‘A Whole Lifetime with Jamie Demetriou’: What on earth is going on?

Jamie Demetriou has created life as we know it, with 'comedic spin' but how relatable is it to everyday life?

Elsa Tarring
13th March 2023
Image credit: Frank Okay - Unsplash
The new comedy from Jamie Demetriou involves him adopting different personas at various life stages, but generates more confusion than laughter.

Jamie Demetriou: known for his role as Bus Rodent in everybody’s favourite Fleabag (yes, I have just re-watched it for the fourth time), and the BAFTA-winning Steth Lets Flats, written and starring Demetriou himself. Although I’ve never seen the latter, with this track record, it’s safe to say I was feeling optimistic going into his latest production, A Whole Lifetime with Jamie Demetriou, which came out at the end of February on Netflix. 

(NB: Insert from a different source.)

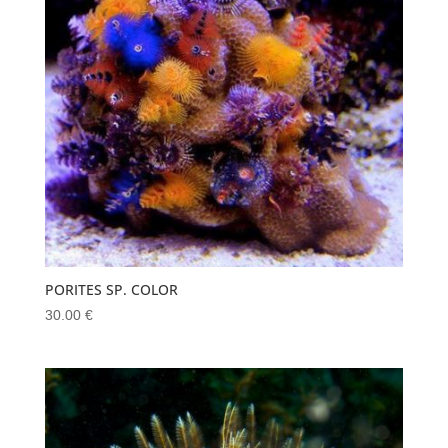
PORITES SP. COLOR
30.00
€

As you can probably guess from the title, the 52-minute comedy special follows a human’s life cycle, from inside the womb (yep, you heard that right), to the after life, with Demetriou occupying a series of different personas throughout. It’s split up into three acts: Youth, Adulthood and Golden Years, with the odd visit back to the womb in between.

whether you can actually call it a comedy remains to be seen

It all starts off a bit metaphysical. At first the frame is completely black, then we get closer and closer to Demetriou as a disturbing, long-fingered foetus in the womb. Accompanying the visual track is a singing narrator who tells the audience that we’re about to delve into ‘a journey through different lives.’ 

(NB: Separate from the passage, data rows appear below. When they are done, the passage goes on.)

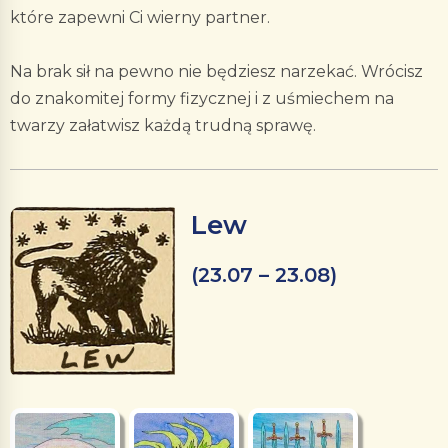
które zapewni Ci wierny partner.
Na brak sił na pewno nie będziesz narzekać. Wrócisz
do znakomitej formy fizycznej i z uśmiechem na
twarzy załatwisz każdą trudną sprawę.
Lew
(23.07 – 23.08)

There are two parts of the show in particular that are objectively funny. The first sees Demetriou as a Scottish contestant on a Love Island-esque reality series. Given a fake tan and drawn-on hairline, he enters Kiss Villa and expertly parodies all the best bits of reality TV: the generically attractive contestants, the over-edited zoom ins onto their faces when something dramatic happens, and the shock when the big twist is revealed… that only two of the participants are actually attractive.

And then I’m afraid you have to wait until minute 43 before what is undeniably the best bit of the whole Netflix special. With his final persona, make up and prosthetics distort him so that he resembles an old man, which, paired with a fake body probably half the size of his real one, make him unrecognisable. In this section, Demetriou is ungracefully told he has two minutes left to live by a doctor who wants to do nothing but the bear minimum, so he lies there limply waiting to die. 

His tangible body is then visited by the ghost of the man he was, Demetriou floating in to sing over his dead self, before he’s abruptly interrupted by a nurse undignifiedly chucking the body onto a table, and then into a bin since ‘the morgue’s a bit of a trek from here, innit.’ 

Don’t get me wrong, there are funny parts to this production, but whether you can actually call it a comedy remains to be seen – let’s just say my face remained unmoved for the majority of the 52 minutes. While it’s a nice idea to get a glimpse of different characters at different life stages, most of them were too niche to recognise in your own life, so it just felt more bizarre than funny, and left me with more questions than answers.